Wang Wei's genius lies in treating the conventional "pining wife" theme with exceptional restraint, elegance, and timeless resonance. The poem contains not a single mention of "longing" or "husband." Instead, through the indifference of "unchanged," the absorbed focus of "ply with care," and the vulnerability of "my heart fears," the profound loneliness and unspoken waiting reveal themselves. More remarkable is the sensory interplay: sight (fragrant moon, autumn dew), touch (thin robe, chill), and hearing (sound of the lute) are perfectly fused, serving to create a holistic, pervasive atmosphere of solitude. The lute's melody seems a weapon against the silence of the night and the void of the heart, yet its very clarity makes the surrounding silence and emptiness seem all the more profound and unfathomable.

Artistic Merits

  • Exquisite Imagery and Concentrated Atmosphere: "Cassia-scented moon" (cool glow), "autumn dew grows chill" (deepening cold), "gossamer robe" (thinness and fragility), "silver lute" (ornate and plaintive sound), "empty room" (devouring void). These images are light in texture, elegant in hue, yet all point to a weighty emotional core, achieving an artistic effect of conveying profound meaning with apparent lightness.
  • Psychological Revelation through Contradictory Actions: The two seemingly contradictory behaviors—"unchanged" (not guarding against cold) and "ply with care" (consuming spirit)—precisely reveal the character's psychological state of being immersed in inner distress, even带有 a tendency toward self-depletion. This is precise, analytical portraiture of emotion.
  • Suspension and Intensification of Temporal Sense: "Is new" and "deep into the night" create temporal tension. The moon's rising, which should be full of promise, corresponds to the indifference of "unchanged"; the depth of night, which should be for rest, corresponds to the persistence of "ply with care." This dislocated sense of time intensifies the experience of solitude—of being derailed from the diurnal rhythm, trapped in emotional duration.
  • Lucid Diction and Profound Feeling: The poem's language is crystalline, unadorned, yet every word carries feeling. Words like "fears," "cannot face," "with care," "chill," "thin" show subtlety within plainness, containing sorrow within clarity, exemplifying the consummate realm of Wang Wei's linguistic art.

Insights

This work is like a faint bronze mirror, reflecting an eternal human condition: the profound "fear" and "inability to face" when confronting the "empty room" in life—the absence of meaning, of affection, of companionship. The woman in the poem, by "plying the silver lute with care," attempts to use creation (music) to fill the void, and focus to escape fear. Is this not a universal spiritual metaphor?

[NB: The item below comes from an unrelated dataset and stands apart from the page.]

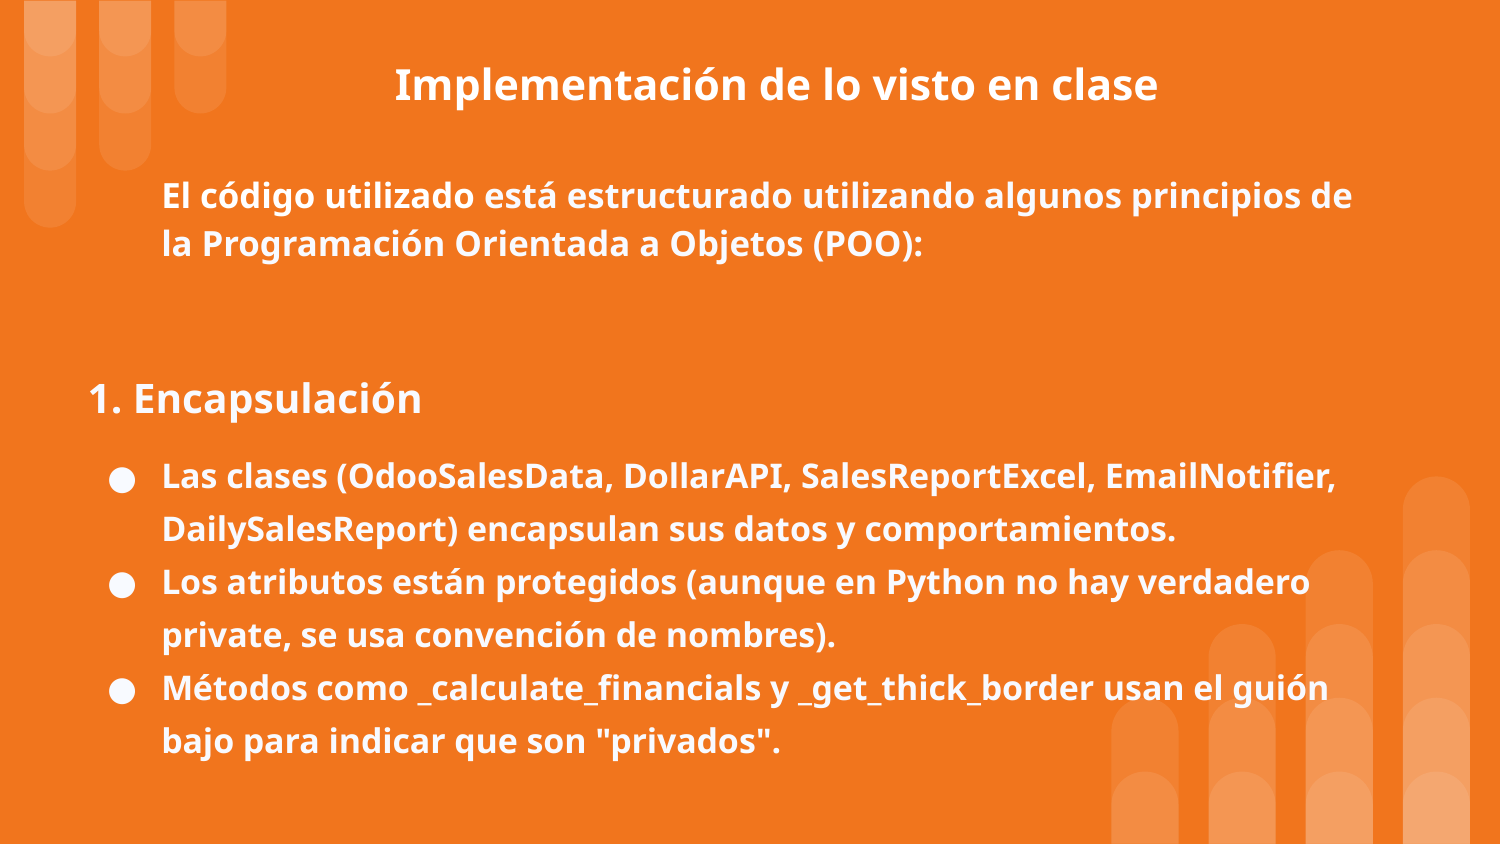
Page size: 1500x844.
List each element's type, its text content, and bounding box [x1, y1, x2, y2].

title Implementación de lo visto en clase El código utilizado está estructurado utilizando algunos principios de la Programación Orientada a Objetos (POO): 1. Encapsulación Las clases (OdooSalesData, DollarAPI, SalesReportExcel, EmailNotifier, DailySalesReport) encapsulan sus datos y comportamientos. Los atributos están protegidos (aunque en Python no hay verdadero private, se usa convención de nombres). Métodos como _calculate_financials y _get_thick_border usan el guión bajo para indicar que son "privados". [72, 39, 1408, 781]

In modern society, we may no longer play the silver lute, but we often engage in various forms of "plying with care"—frantically working, lost in the digital realm, constantly socializing—to ward off the potential feeling of an "empty room" within. Wang Wei's poem invites us to bravely confront that "fear of the heart," to examine whether we are truly seeking "warmth" (changing clothes) or merely "plying the lute" to avoid returning to our dwelling. It reminds us: true peace lies perhaps not in forever fleeing the "empty room," but in cultivating the ability to dwell within it, even to transform its emptiness into inner space.

This poem is not only about longing; it is a profound meditation on the nature of solitude, the courage to exist, and art (the silver lute) as a potential path to confront nothingness. It is a short song of an autumn night, yet it echoes with the eternal inquiry into how humanity, amidst boundless loneliness, seeks and confirms its own existence.

Poem translator

Kiang Kanghu

About the poet

Wang Wei

Wang Wei (王维), 701 - 761 A.D., was a native of Yuncheng, Shanxi Province. Wang Wei was a poet of landscape and idylls. His poems of landscape and idylls, with far-reaching images and mysterious meanings, were widely loved by readers in later generations, but Wang Wei never really became a man of landscape and idylls.